Un vantaggio che Maranello sta cercando di colmare anche cercando risorse in casa degli avversari: contattati tecnici della Red Bull, anche se il team principal blu, Christian Horner, ha allontanato le voci di reclutamento di figure senior dal team come merce di scambio per il passaggio del ds rosso, Laurent Mekies, all’Alpha Tauri: “Non abbiamo ostaggi”. Quindi rimangono al loro posto il telaista Pierre Waché e il capo aerodinamico Enrico Balbo.

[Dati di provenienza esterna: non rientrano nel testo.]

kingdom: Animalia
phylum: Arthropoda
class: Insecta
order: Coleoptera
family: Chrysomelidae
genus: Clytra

La Ferrari mette le ali: caccia agli ingegneri Red Bull

Gp Miami, rischio pioggia durante la gara

La Scuderia, che ha iniziato il Mondiale molto in salita, cerca di ritrovare il passo. Quello utile per la gara (domani a Miami alle 21.30, con rischio pioggia), dove soffre di maggiore usura gomme rispetto agli avversari. Un aspetto che sembra essere migliorato a cominciare da Melbourne e sul quale sta lavorando intensamente puntando sugli aggiornamenti. A Miami, con temperature decisamente impegnative per gli pneumatici, è stato montato un fondo nuovo a questo scopo, oltre a un diffusore modificato, un’ala mono pilone specifica per il circuito e altri piccoli aggiustamenti. Nell’ultimo turno di libere (oggi alle 18.30), sulle rosse verrà imbarcato più carburante per capire se le innovazioni funzionano. E se effettivamente la direzione imboccata sia quella giusta. A Imola e poi a Barcellona sono previste ulteriori evoluzioni sulla SF 23.

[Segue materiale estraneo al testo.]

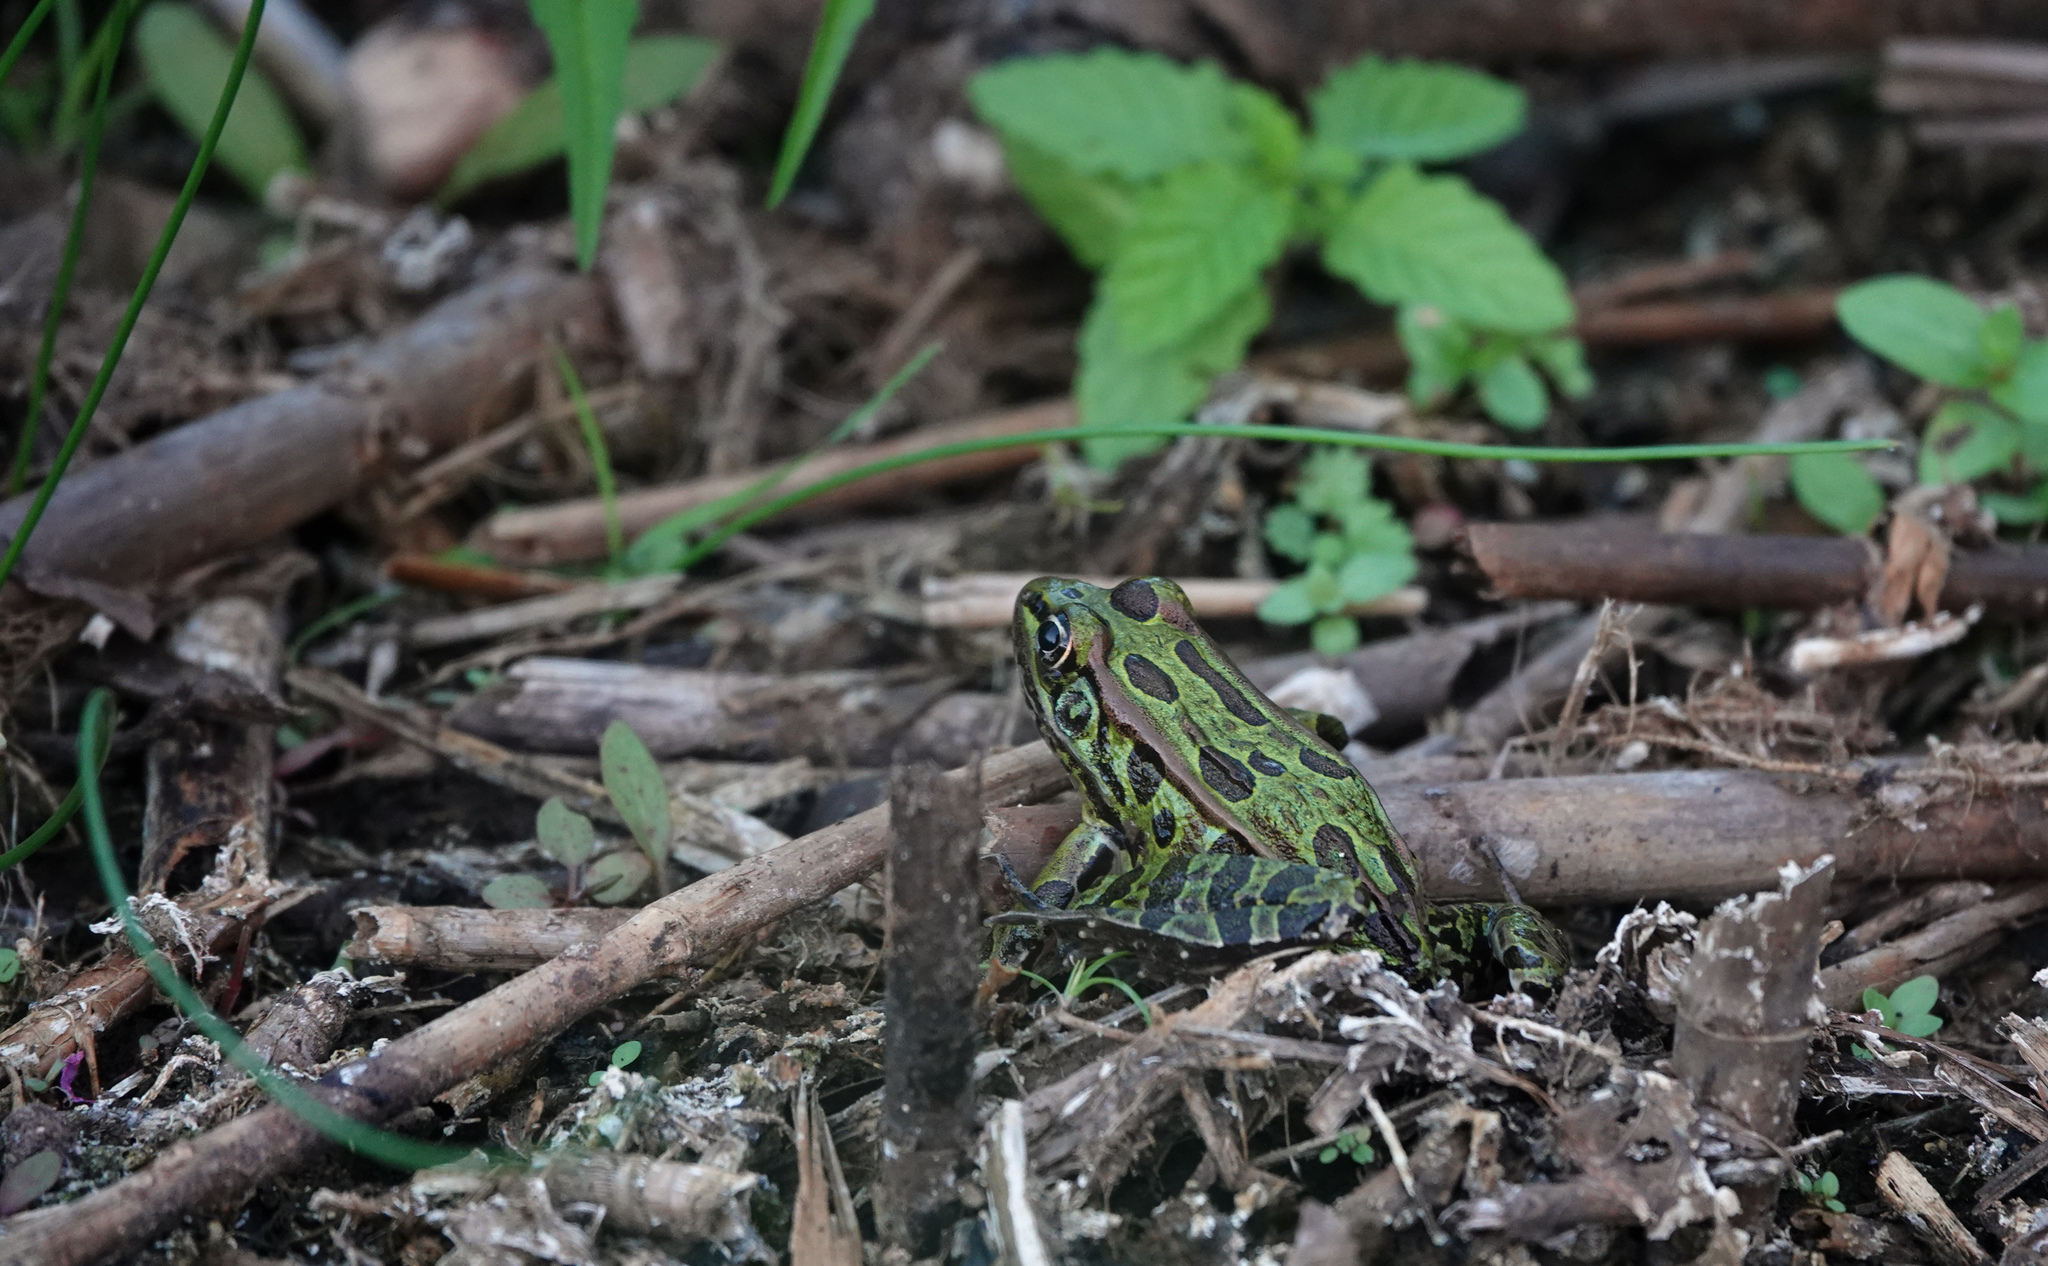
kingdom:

Perez in difficoltà, Alonso sempre in agguato

Basteranno? Maranello non prevede un piano B. E a cominciare da Miami vuole almeno confermarsi seconda forza del campionato come è stata a Baku. Aston Martin sempre in agguato: Alonso, che sul Mar Caspio si è liberato di Sainz e ha insidiato anche Leclerc, ha chiuso col 5° crono la prima giornata di libere dietro a un Perez in difficoltà sulla Red Bull. Le Mercedes sembrano rimanere ancora lontane. Le blu in un’altra dimensione. Verstappen: “La macchina è ben bilanciata in tutte le condizioni”. Pure al Luna Park.